--- begin Data shown ---
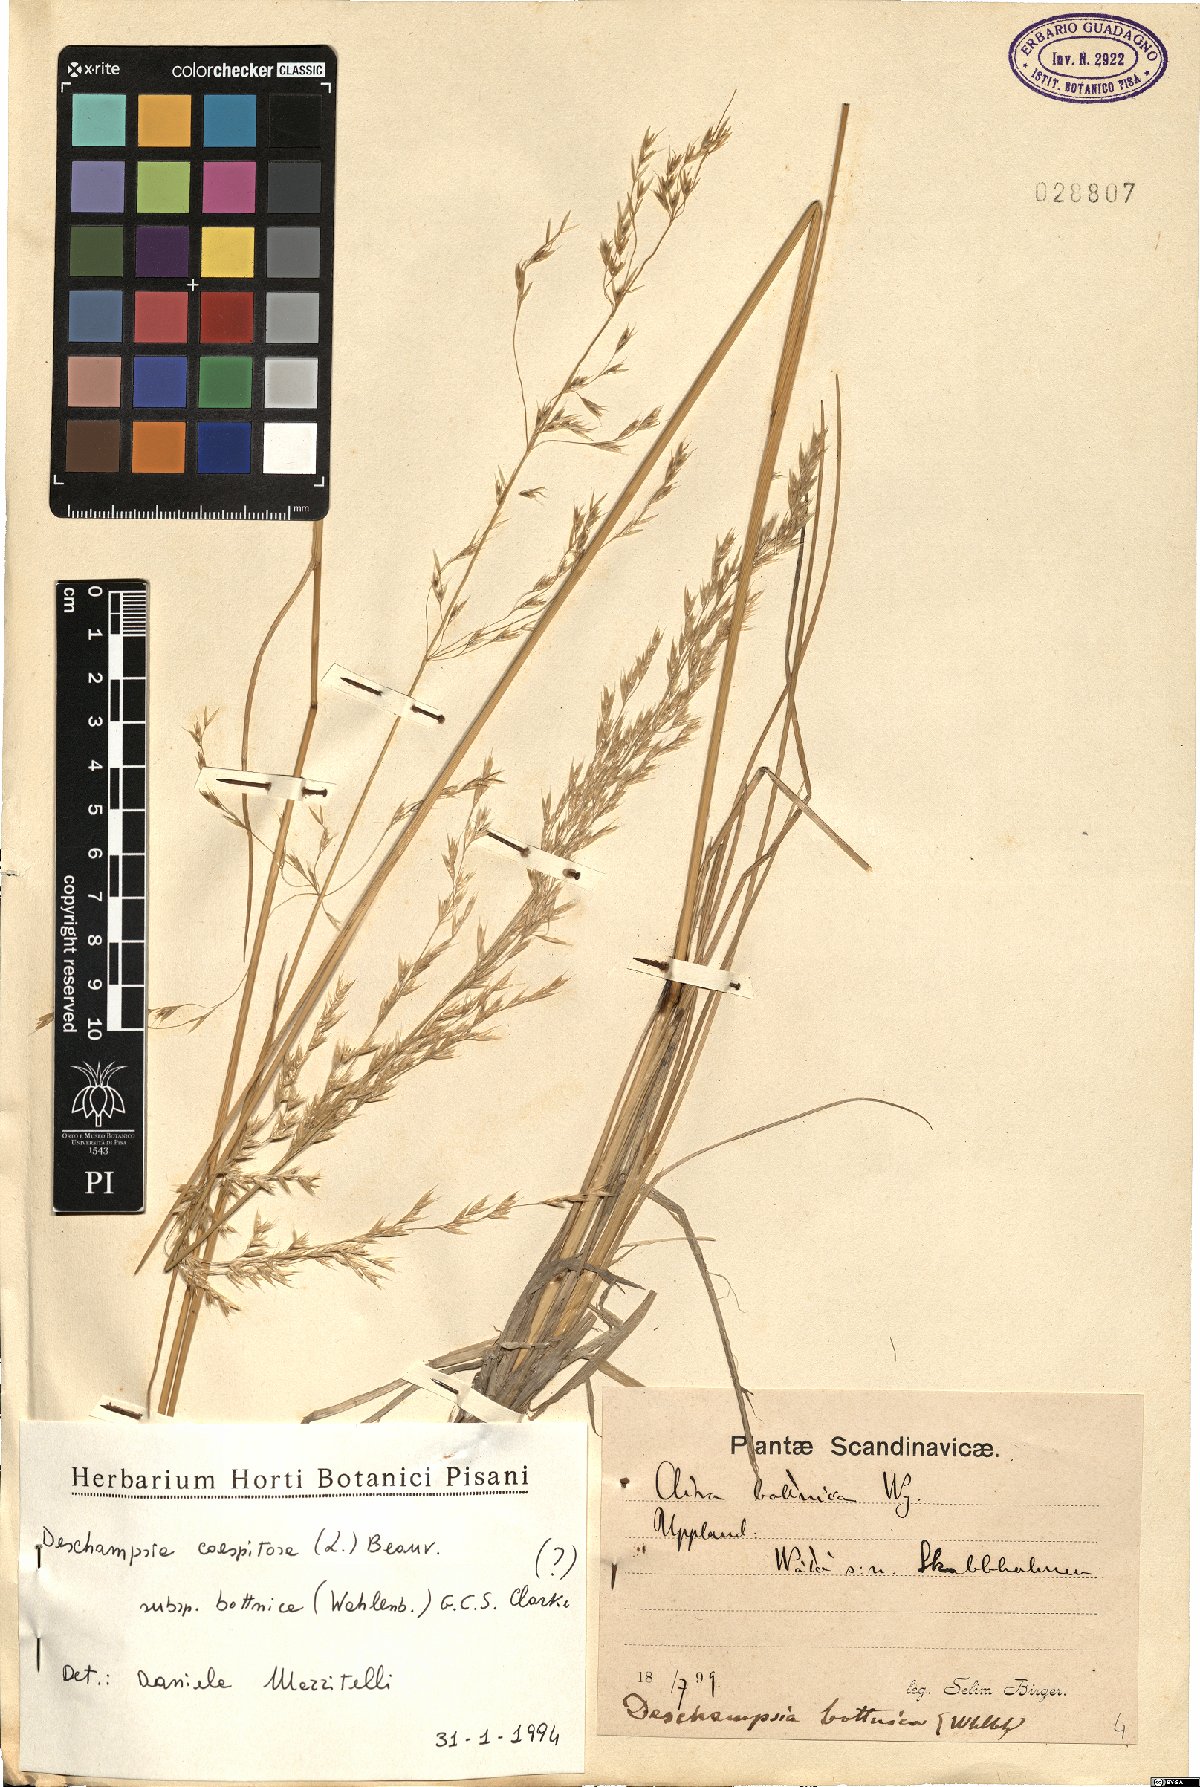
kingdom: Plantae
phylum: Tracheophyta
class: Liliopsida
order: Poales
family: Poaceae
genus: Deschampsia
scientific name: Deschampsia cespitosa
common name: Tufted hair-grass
--- end Data shown ---
--- begin Data shown ---
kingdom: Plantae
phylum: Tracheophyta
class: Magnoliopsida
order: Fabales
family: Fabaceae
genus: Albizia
--- end Data shown ---
--- begin Data shown ---
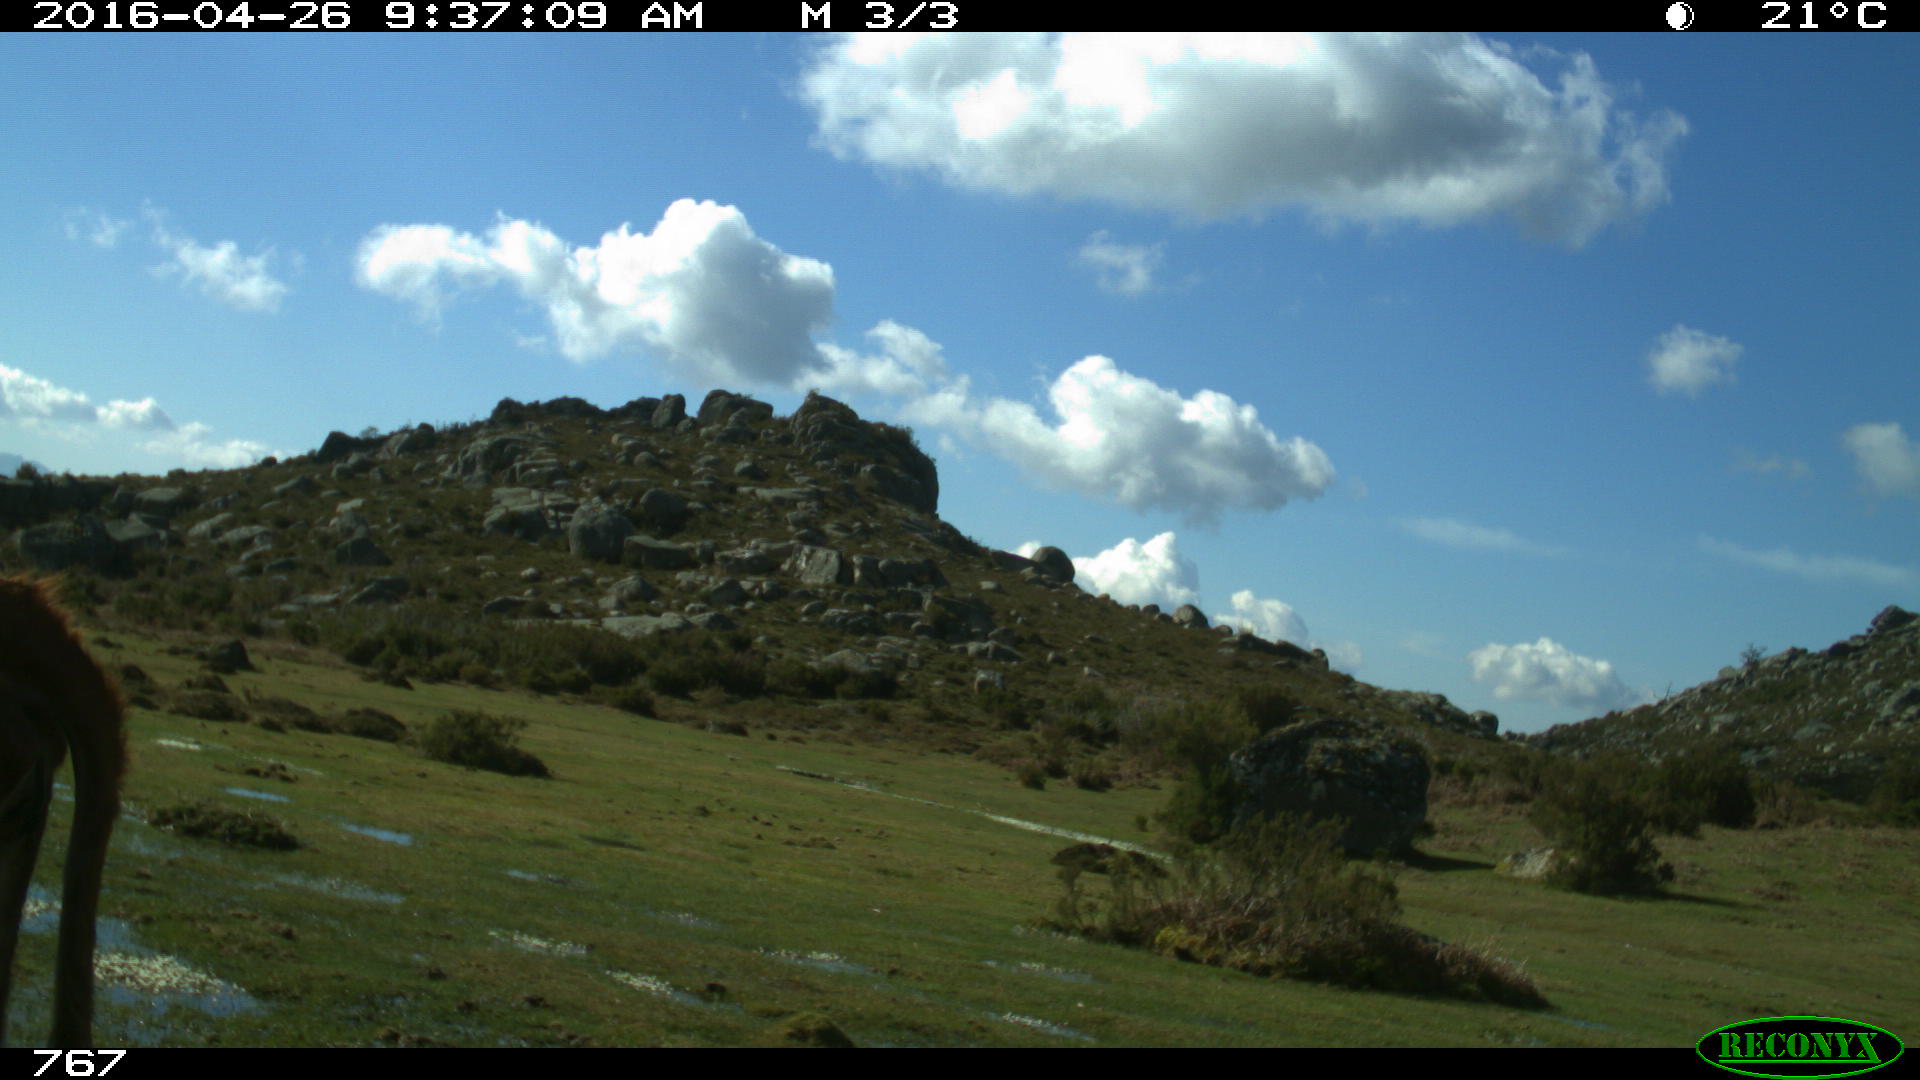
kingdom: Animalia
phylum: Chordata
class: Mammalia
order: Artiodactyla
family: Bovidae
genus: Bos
--- end Data shown ---
Could you return, unchanged and with nothing else, the lines of the entries that begin at the line containing "order: Poales" and stop after the line containing "common name: Tufted hair-grass"?

• Result
order: Poales
family: Poaceae
genus: Deschampsia
scientific name: Deschampsia cespitosa
common name: Tufted hair-grass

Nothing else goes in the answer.